Best-in-Class Organisations Focus on Process Maturity While Building Client Relationship

Process is about strategies. It is about understanding how we can win more, about spreading that knowledge and those strategies across an organisation. Better process yields better relationships and a solid strategy. Good process defines how we will engage with clients.

Trailer and Galvin identify three performance levels, with Level 3 being best-in-class. Organisations that reach the highest level of sales performance are also reaching high levels of relationship and process maturity. The smart sales leader will naturally want to improve both relationship levels and processes. An organisation may wonder: Is it easier to improve relationship levels? Or, is it easier to level-up process maturity?

While relationship levels take time to improve as organisations prove their value to their customers. However, Galvin says that process maturity is completely within the control of the sales organisation. If an organisation reaches dynamic process, their sales performance moves into the top performance level. He presents compelling statistics.

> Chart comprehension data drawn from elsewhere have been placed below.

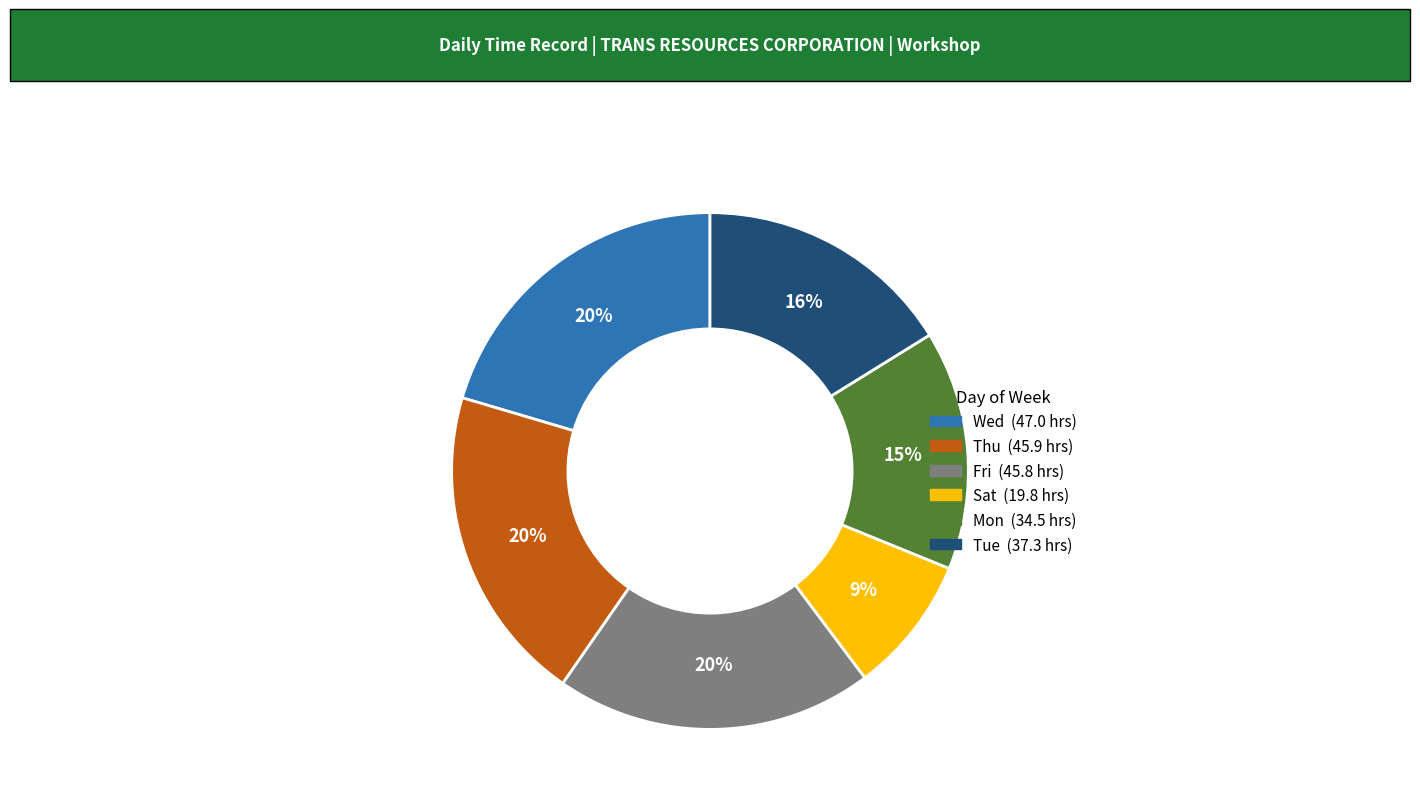

To the nearest percent, what is the average slice percentage?

17%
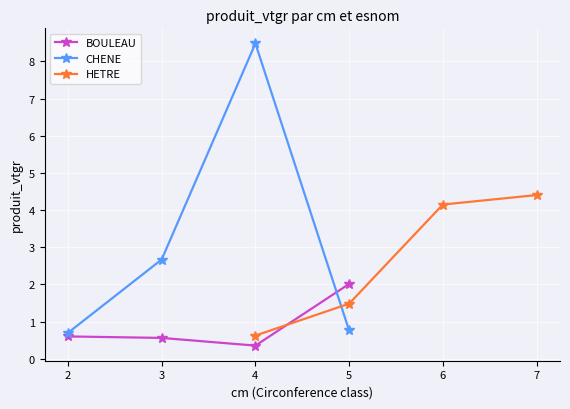

At which label does CHENE first exceed 2?

3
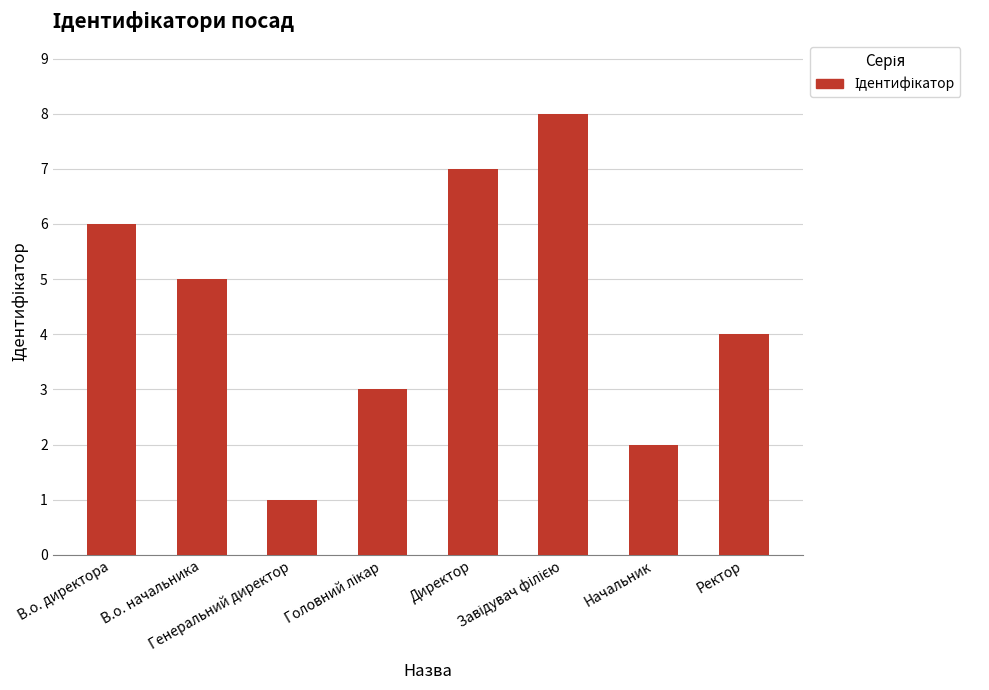

What is the difference between the maximum and minimum values?

7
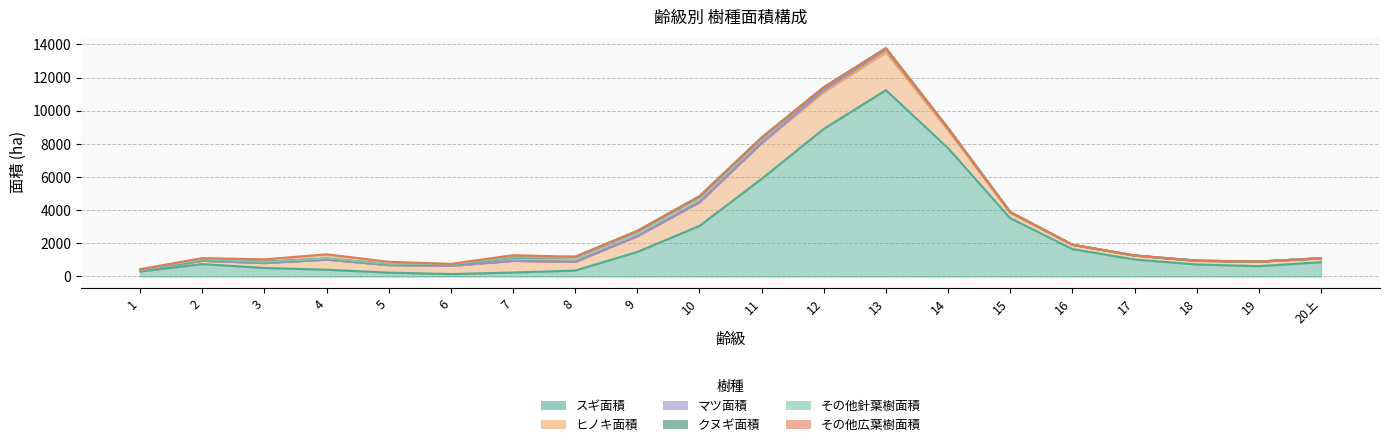

How many interior local valleys does the ヒノキ面積 series have?

3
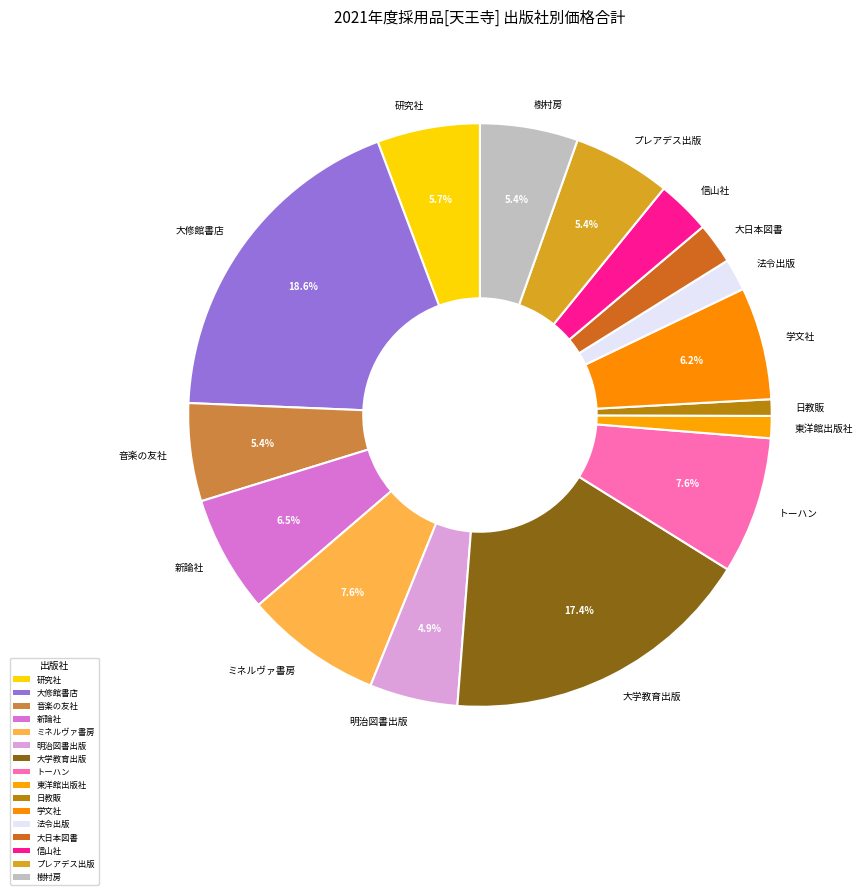

Count the number of slices in the pie.

16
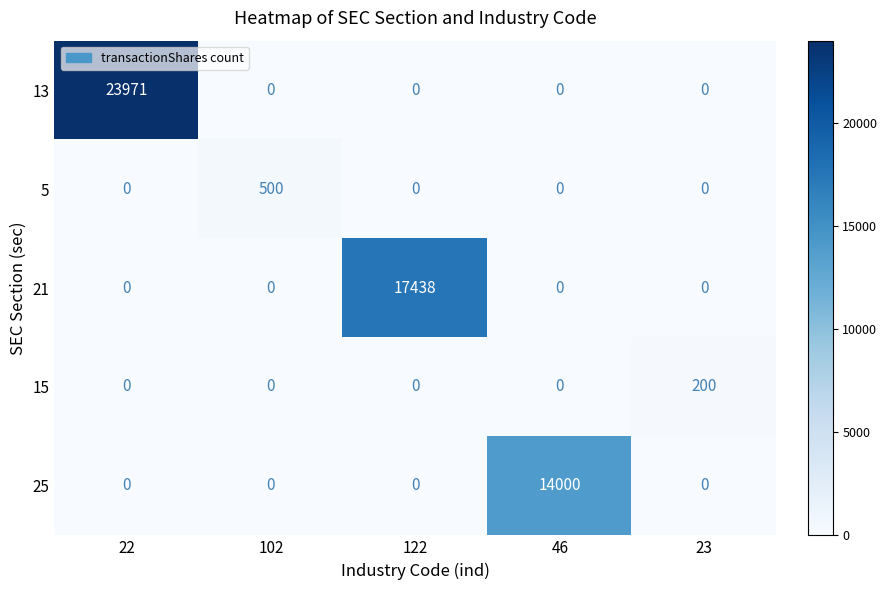

Which series has the widest spread of values?

13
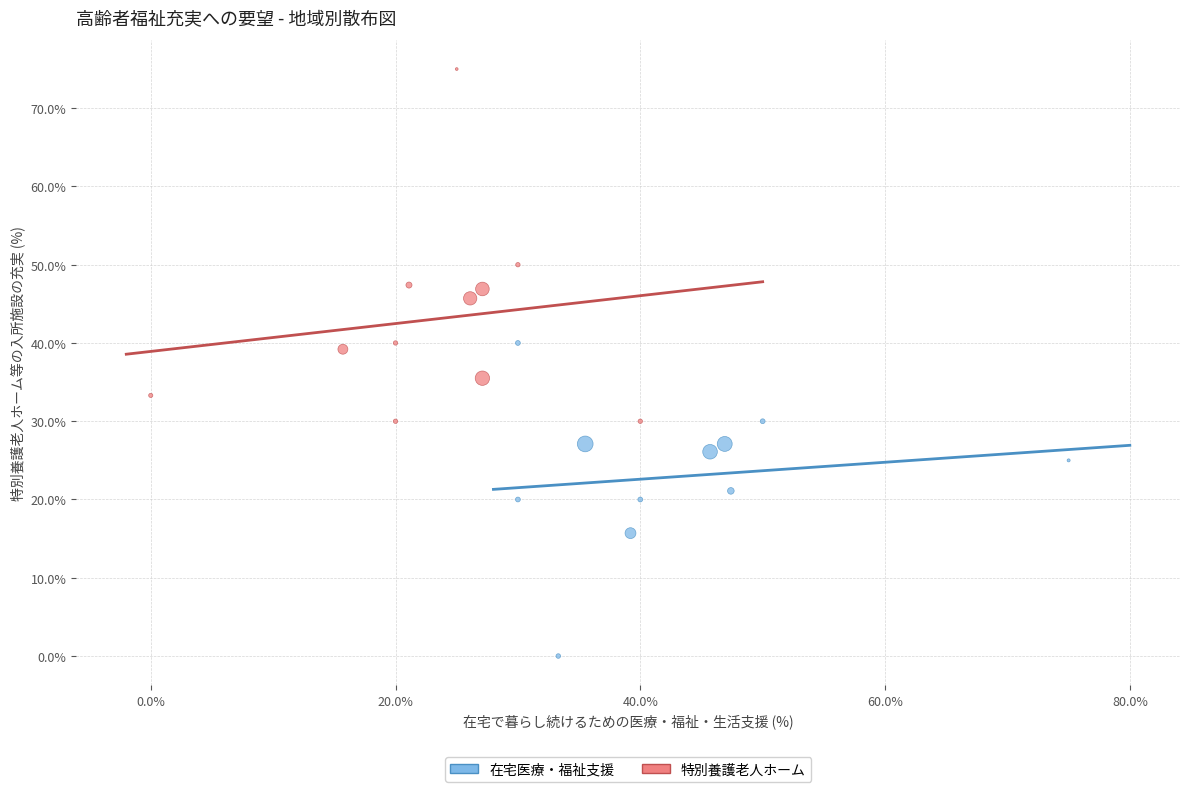

Which series contains the highest Y value?

特別養護老人ホーム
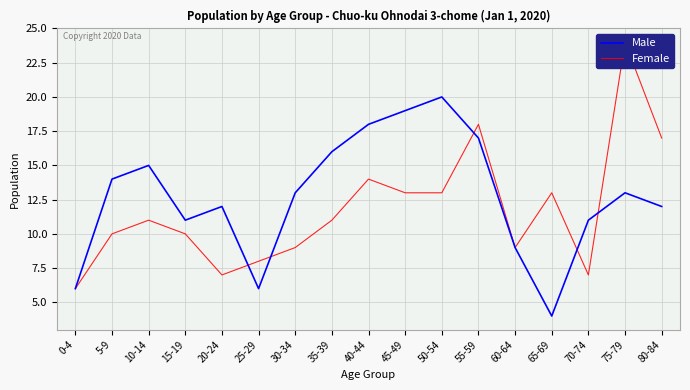

Is the value of Female at 70-74 greater than the value of Male at 0-4?

Yes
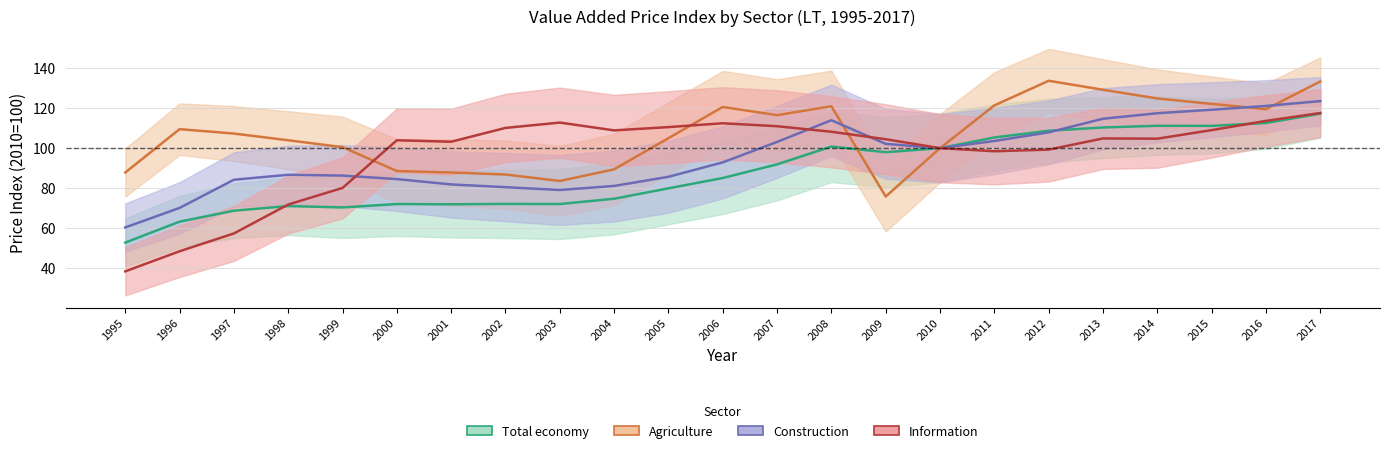

Reading right to left, extract all data points from this chart.

Total economy: 117.2	112.6	111.1	111.2	110.3	108.7	105.3	100.0	98.0	100.8	91.9	85.1	79.9	74.8	72.1	72.2	72.0	72.1	70.4	71.1	68.8	63.3	52.9
Agriculture: 133.3	119.5	122.1	124.8	129.1	133.6	121.3	100.0	75.9	120.9	116.5	120.6	105.0	89.4	83.6	86.8	87.8	88.6	100.5	103.9	107.3	109.5	87.8
Construction: 123.5	121.1	119.2	117.4	114.7	107.9	103.6	100.0	102.1	113.9	103.1	92.9	85.7	81.1	79.1	80.5	81.9	84.6	86.3	86.7	84.2	70.2	60.4
Information: 117.5	113.6	109.0	104.7	104.8	99.3	98.4	100.0	104.4	108.2	110.9	112.4	110.5	108.9	112.8	110.1	103.2	103.9	80.1	71.9	57.4	48.5	38.5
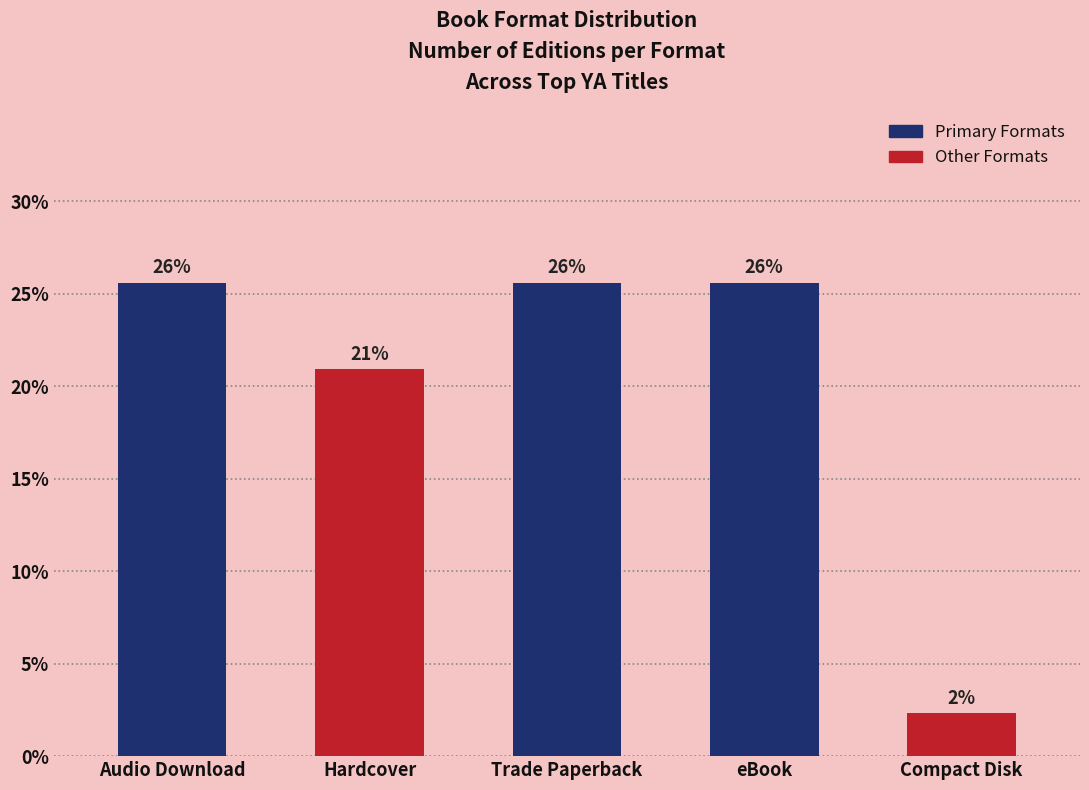

Read the value at Trade Paperback.

25.6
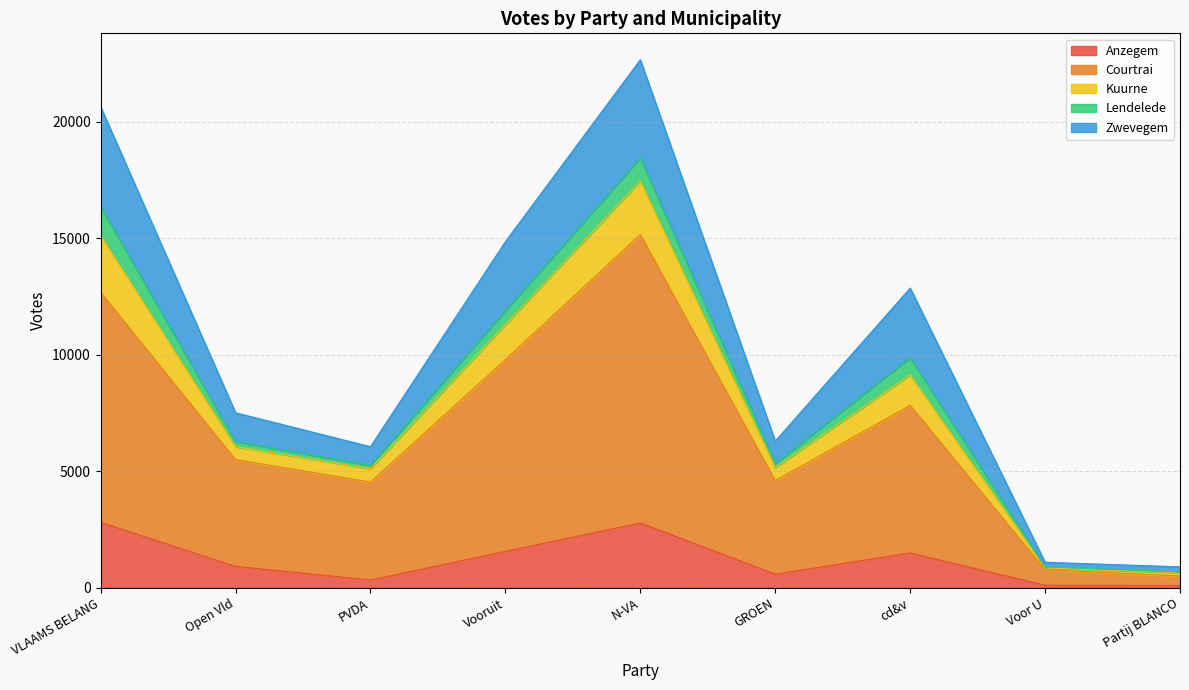

What is the highest value of the Anzegem series?

2817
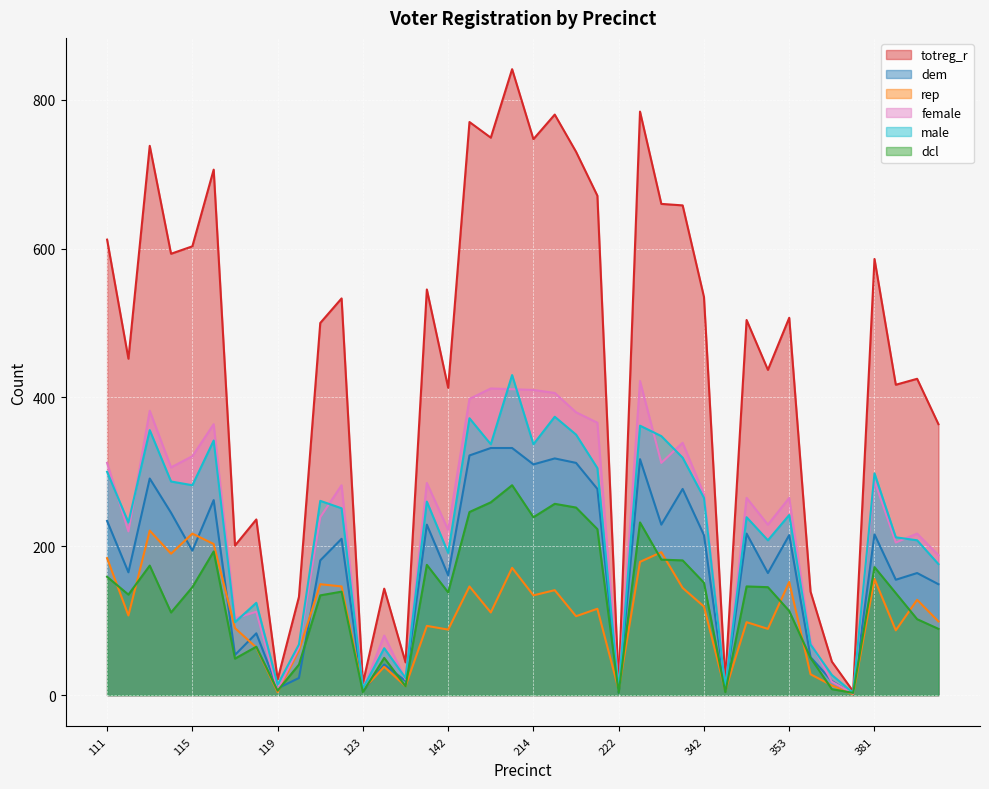

What is the average value of the dem series?

175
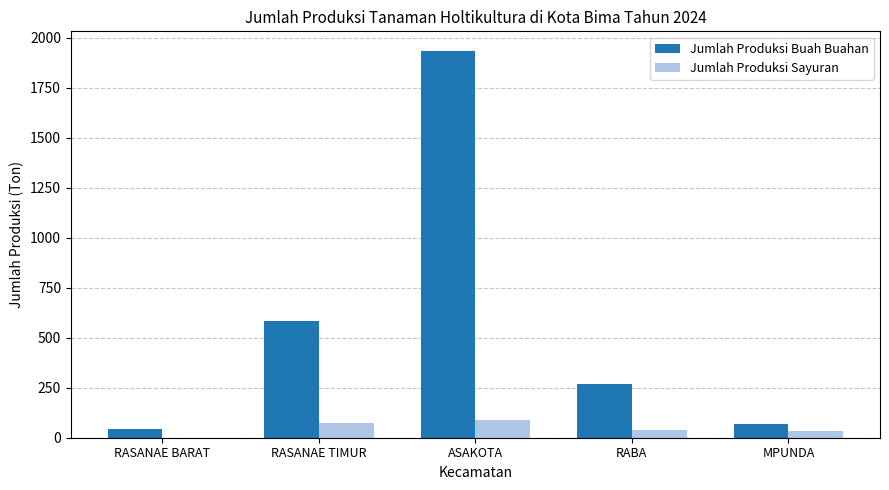

What is the maximum value for Jumlah Produksi Buah Buahan?

1934.5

In an organisation that is at Level 3 performance, the percentage of reps making quotas is at 64 percent, fully 11 percent more than in an organisation at Level 1 performance, where 53 percent of reps make their quotas.

Forecast Accuracy, Low Turnover Rates Correlates to Best-in-Class

Other best-in-class traits are sales forecast accuracy and low turnover rates. Trailer and Galvin say sales forecast accuracy is a direct connection to success. Galvin refers to sales expertise skill of being able to decode how a group will make a decision. The Level 3 organisation wins 51 percent forecasted deals, loses 28 percent of the deals they forecasted to win, and 21 percent of those deals being undecided. There certainly is room for improvement, says Galvin, but these rates are much better than the Level 1 organisation that sees their forecast deals succeeding 39 percent of the time, losing 37 percent, with 26 percent undecided.

One more statistic they share is that of sales representative turnover rates. The top-performing companies see, on average, 12 percent rep turnover, whereas the Level 1 companies see 21 percent rep turnover, either voluntary or involuntary.

Obtaining and Retaining Best-in-Class Status

Trailer cites a CSO study where 17 percent of companies were are performance Level 3, while 35 percent were performance Level 1. By 2008-2009 when the country was well into a recession, those figures had flipped.

A tougher economy caused many companies to invest in process and improve efficiency. At the lowest point of the economy, when companies were bearing down on process, CSP saw a peak with 37 percent of companies surveyed reaching the highest level of performance. The last few years, though, as the economy has recovered, the percentage has shrunk to 27 percent by the end of 2014. “Rising revenues hide all sins,” observes Trailer, and he extends the invitation to not relax from strong process and relationships, even in strong economic times.

By paying attention to metrics, sales expertise, relationships, and processes, organisations can achieve best-in-class performance to help them not only survive but also thrive.